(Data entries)
▬▬▬

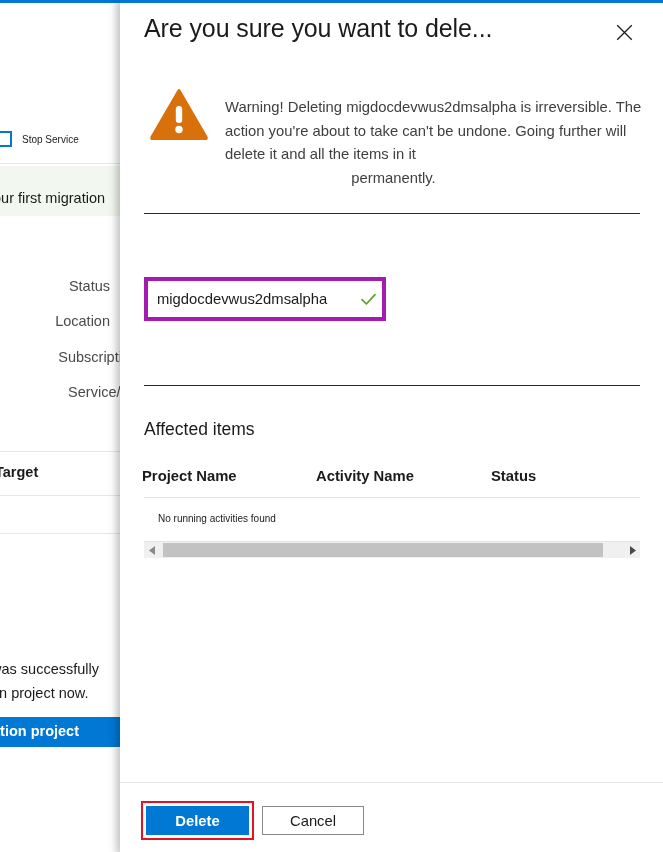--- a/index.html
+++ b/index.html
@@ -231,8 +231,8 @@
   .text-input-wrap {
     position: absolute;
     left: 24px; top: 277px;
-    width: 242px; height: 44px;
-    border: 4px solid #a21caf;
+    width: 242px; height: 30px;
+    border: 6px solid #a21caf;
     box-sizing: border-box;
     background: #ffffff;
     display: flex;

▬▬▬

• **Exercise directions**
Exactly and only the lines from the line containing "242px; height: 30px;" through the final line of the records above must be returned.

• **Answer to this task**
+    width: 242px; height: 30px;
+    border: 6px solid #a21caf;
     box-sizing: border-box;
     background: #ffffff;
     display: flex;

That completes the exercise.